Parfois, dans les productions d’Alcina, le personnage d’Oberto est supprimé ou confié à un garçon qui ne chante pas : ici, cependant, le fils à la recherche de son parent bénéficie de la présence physique convaincante de Silvia Frigato, qui nous fait entendre ses beaux airs « Chi mi insegna il caro padre “, ” Tra speme e timore “ et ” Barbara, io ben lo so », qui sont souvent coupés. Melisso, qui fut interprété pour Händel par Gustavus Waltz – son cuisinier, disait-on – a ici la voix de Francesco Salvadori, peu convaincante dans les récitatifs, mais appréciable dans son seul air du deuxième acte « Pensa a chi geme d’amor piagata ». Limitée mais précise fut l’intervention du chœur dirigé par Ciro Visco.
Le public de la première romaine, peu habitué à quatre heures de baroque, a pourtant répondu chaleureusement à cette proposition, applaudissant avec insistance les chanteurs, le chef d’orchestre et les responsables de la mise en scène : le metteur en scène Pierre Audi, mais aussi le scénographe et costumier Patrick Kinmonth et Matthew Richardson aux lumières. Il semble donc prêt pour les 43 autres chefs-d’œuvre du Caro Sassone…

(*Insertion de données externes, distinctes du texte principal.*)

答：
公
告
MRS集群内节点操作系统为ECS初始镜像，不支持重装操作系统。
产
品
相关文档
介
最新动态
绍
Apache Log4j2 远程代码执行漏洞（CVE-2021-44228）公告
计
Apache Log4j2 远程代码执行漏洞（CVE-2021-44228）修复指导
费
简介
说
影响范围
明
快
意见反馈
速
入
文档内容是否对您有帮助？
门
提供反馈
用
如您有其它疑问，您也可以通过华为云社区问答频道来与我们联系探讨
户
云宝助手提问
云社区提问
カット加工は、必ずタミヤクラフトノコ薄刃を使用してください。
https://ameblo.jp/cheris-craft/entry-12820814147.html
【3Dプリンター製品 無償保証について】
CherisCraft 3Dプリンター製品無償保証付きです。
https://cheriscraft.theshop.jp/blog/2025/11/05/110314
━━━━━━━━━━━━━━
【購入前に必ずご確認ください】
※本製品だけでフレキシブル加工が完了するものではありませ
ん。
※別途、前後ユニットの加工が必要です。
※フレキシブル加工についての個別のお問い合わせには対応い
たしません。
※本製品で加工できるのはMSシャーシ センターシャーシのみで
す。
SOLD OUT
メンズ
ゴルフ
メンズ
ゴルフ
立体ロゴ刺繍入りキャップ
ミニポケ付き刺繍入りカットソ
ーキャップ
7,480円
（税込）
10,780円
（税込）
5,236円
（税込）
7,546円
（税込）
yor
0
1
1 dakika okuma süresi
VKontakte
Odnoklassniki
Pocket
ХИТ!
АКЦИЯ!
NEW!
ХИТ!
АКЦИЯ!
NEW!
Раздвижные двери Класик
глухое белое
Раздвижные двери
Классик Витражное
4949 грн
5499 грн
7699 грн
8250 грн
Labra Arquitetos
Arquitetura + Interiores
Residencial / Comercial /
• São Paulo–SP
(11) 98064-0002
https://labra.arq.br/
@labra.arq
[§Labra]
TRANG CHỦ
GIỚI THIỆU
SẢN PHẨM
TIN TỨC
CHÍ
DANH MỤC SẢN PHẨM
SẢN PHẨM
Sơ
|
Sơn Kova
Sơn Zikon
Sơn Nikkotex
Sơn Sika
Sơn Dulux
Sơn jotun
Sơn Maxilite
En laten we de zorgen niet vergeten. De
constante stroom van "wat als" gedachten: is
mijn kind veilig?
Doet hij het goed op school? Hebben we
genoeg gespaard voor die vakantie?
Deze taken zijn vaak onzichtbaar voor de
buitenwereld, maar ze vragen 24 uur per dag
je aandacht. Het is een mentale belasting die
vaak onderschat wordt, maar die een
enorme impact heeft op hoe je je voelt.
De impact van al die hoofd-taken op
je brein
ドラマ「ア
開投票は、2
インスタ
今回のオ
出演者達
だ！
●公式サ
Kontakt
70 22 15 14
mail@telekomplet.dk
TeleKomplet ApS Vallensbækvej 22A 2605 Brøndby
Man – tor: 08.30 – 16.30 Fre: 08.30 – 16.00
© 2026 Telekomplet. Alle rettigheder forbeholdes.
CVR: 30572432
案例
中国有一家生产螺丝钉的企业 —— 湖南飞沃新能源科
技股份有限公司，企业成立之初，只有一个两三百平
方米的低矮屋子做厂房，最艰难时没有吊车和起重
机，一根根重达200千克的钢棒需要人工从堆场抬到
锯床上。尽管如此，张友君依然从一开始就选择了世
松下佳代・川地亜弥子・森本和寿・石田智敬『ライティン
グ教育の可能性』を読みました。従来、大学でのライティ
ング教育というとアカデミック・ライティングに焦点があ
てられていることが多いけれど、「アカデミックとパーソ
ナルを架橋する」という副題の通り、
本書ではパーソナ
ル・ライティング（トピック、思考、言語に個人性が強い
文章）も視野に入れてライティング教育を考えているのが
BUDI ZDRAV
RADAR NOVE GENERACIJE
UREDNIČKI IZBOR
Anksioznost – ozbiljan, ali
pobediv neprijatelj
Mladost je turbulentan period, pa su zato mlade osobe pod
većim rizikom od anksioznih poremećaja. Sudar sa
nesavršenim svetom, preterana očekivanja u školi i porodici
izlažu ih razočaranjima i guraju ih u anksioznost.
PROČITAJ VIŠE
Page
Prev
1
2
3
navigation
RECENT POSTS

Alcina : Mariangela Sicilia
Ruggiero : Carlo Vistoli
Bradamante : Caterina Piva
Oronte : Anthony Gregory
Morgana : Mary Bevan
Oberto : Silvia Frigato
Melisso : Francesco Salvadori
Orchestra e Coro del Teatro dell’Opera di Roma, dir. Rinaldo Alessandrini
Mise en scène : Pierre Audi
Chef de chœur : Ciro Visco
Décors et costumes : Patrick Kinmonth
Lumières : Matthew Richardson
Alcina
Opéra en trois actes de Georg Friedrich Haendel, livret d’un auteur inconnu d’après L’isola di Alcina d’Antonio Fanzaglia, mis en musique par Riccardo Broschi, d’après l’Arioste, créé à Covent Garden (Londres) le 16 avril 1735.
Teatro dell’Opera di Roma, représentation du mardi 18 mars 2025.